The figure is a functional block diagram of an optical disk file device applied to the conventional optical disk file method and the optical disk file method of the present invention, FIG. 9 is a configuration diagram of an optical disk track applied to the same-h optical disk file device, and FIG. 10 is the same track as above. Figure 11 shows the format of the same track, 1st
FIG. 2 is an explanatory diagram of a file recording method in a conventional optical file method. ■ is the optical head, 2 is the actuator, 3 is the rotation mechanism,
4 is an eccentricity correction circuit, 5 is a drive control CPU, 6 is a drive interface circuit, 7 is an autoloading mechanism, 11 is an optical head control mechanism, 12 is a linear motor control circuit, 13 is a rotary motor control circuit, and 20 is an optical disk medium. , 21 is a track, 41 is an index track, 4
2 is a file track, 43 is an empty track, 50 is a sector, 61 is a header section, 71 is a first sector address, 72
is the final sector address. In addition, in the figures, the same reference numerals indicate the same or equivalent parts. Patent applicant Mitsubishi Electric Corporation Q 3rd

Claims (1)

[Claims] When inputting and outputting data to an optical disk medium that is removably attachable to an optical disk file device and capable of writing and reading data in sector units of a predetermined byte, a header section of the sector size or less and a data section are used as the input/output unit of the data.

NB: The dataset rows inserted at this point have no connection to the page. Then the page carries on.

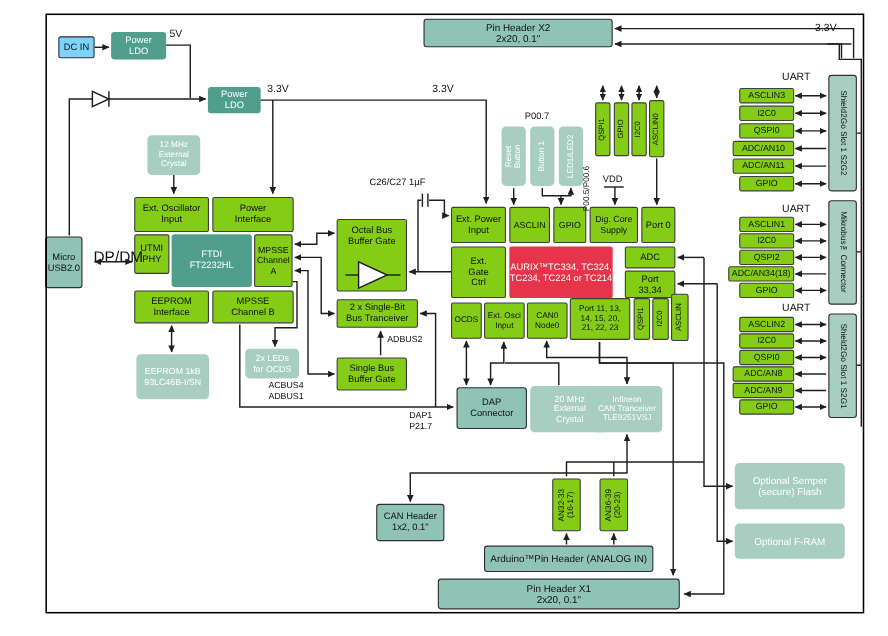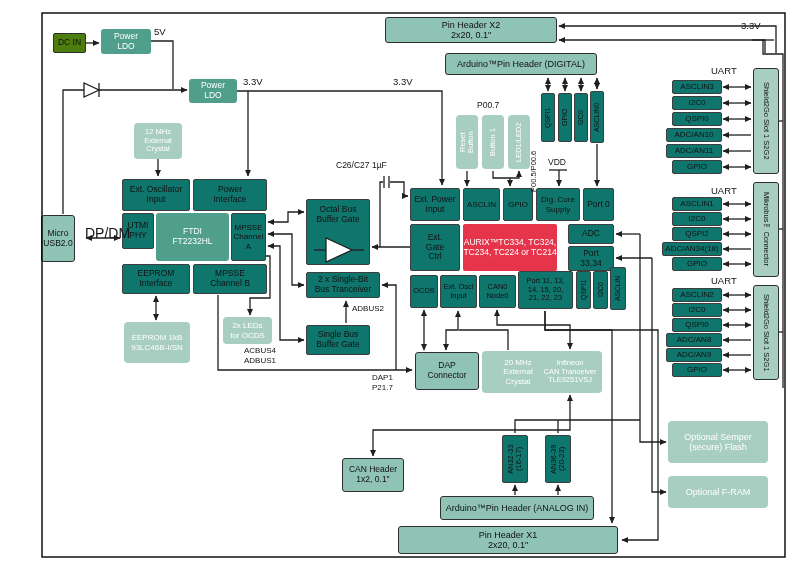--- a/index.html
+++ b/index.html
@@ -1,25 +1,25 @@
 <!DOCTYPE html>
 <html><head>
 <meta charset="utf-8">
 <style>
   html,body{margin:0;padding:0;background:#fff;}
   .canvas{position:relative;width:807px;height:578px;background:#fff;overflow:hidden;
           font-family:"Liberation Sans", sans-serif;color:#111;}
   .box{position:absolute;box-sizing:border-box;display:flex;align-items:center;justify-content:center;
        text-align:center;white-space:pre-line;font-size:8.5px;line-height:1.13;z-index:2;border-radius:2px;}
-  .gray{background:#0f766e;border:1.2px solid #3e3e3e;color:#111;}
+  .gray{background:#84cc16;border:1.2px solid #3e3e3e;color:#111;}
   .t-solid{background:#4f9f8c;color:#fff;border-radius:3px;}
   .t-pale{background:#a8cec2;color:#fff;border-radius:4px;}
   .t-head{background:#8fc3b5;border:1.2px solid #2f2f2f;color:#111;border-radius:3px;}
   .t-conn{background:#a8cec2;border:1.2px solid #2f2f2f;color:#111;border-radius:3px;}
-  .t-light{background:#4d7c0f;border:1.2px solid #2f2f2f;color:#111;}
+  .t-light{background:#7dd3fc;border:1.2px solid #2f2f2f;color:#111;}
   .red{background:#e6344b;color:#fff;border-radius:2px;}
   .v{writing-mode:vertical-rl;transform:rotate(180deg);}
   .vcw{writing-mode:vertical-rl;}
   .fs7{font-size:7px;} .fs75{font-size:7.5px;} .fs8{font-size:8px;} .fs9{font-size:9px;}
   .octal{align-items:flex-start;padding-top:5px;}
   .lbl{position:absolute;font-size:8.5px;color:#111;white-space:pre-line;z-index:3;line-height:1.2;}
   .vlbl{position:absolute;font-size:7.5px;writing-mode:vertical-rl;transform:rotate(180deg);
         display:flex;align-items:center;z-index:3;}
   .note{font-size:9.5px;line-height:1.35;}
   svg.wires{position:absolute;left:0;top:0;z-index:5;pointer-events:none;}
@@ -193,21 +193,20 @@
 Connector</div>
   <div class="box t-pale fs8" style="left:482px;top:351px;width:72px;height:42px">20 MHz
 External
 Crystal</div>
   <div class="box t-pale fs75" style="left:538px;top:351px;width:64px;height:42px">Infineon
 CAN Tranceiver
 TLE9251VSJ</div>
 
   <div class="box t-head fs9" style="left:385px;top:17px;width:172px;height:26px">Pin Header X2
 2x20, 0.1"</div>
-  <div class="box t-head fs9" style="left:445px;top:53px;width:152px;height:22px">Arduino™Pin Header (DIGITAL)</div>
   <div class="box t-head fs9" style="left:440px;top:496px;width:154px;height:24px">Arduino™Pin Header (ANALOG IN)</div>
   <div class="box t-head fs9" style="left:398px;top:526px;width:220px;height:28px">Pin Header X1
 2x20, 0.1"</div>
   <div class="box t-head" style="left:342px;top:458px;width:62px;height:34px">CAN Header
 1x2, 0.1"</div>
   <div class="box gray v fs75" style="left:502px;top:435px;width:26px;height:48px">AN32-33
 (16-17)</div>
   <div class="box gray v fs75" style="left:545px;top:435px;width:26px;height:48px">AN36-39
 (20-23)</div>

A track consisting of a predetermined sector is divided into an index track and a file track in the user recording area on the optical disc medium, using a file consisting of the following:
When writing the above file to the optical disk medium, the first sector worth of data including the header section is placed in an empty sector other than the last sector in the index track, and the data section of the file exceeding 1 sector is placed at the beginning of the file track. The header of the above file contains information on the file name and the first sector address and last sector address of the data included in the file track, and the last sector of the above index track contains the first sector of the next index track. An optical disc file method in which address information is stored and a file on the optical disc medium is searched by file name only by searching the index track.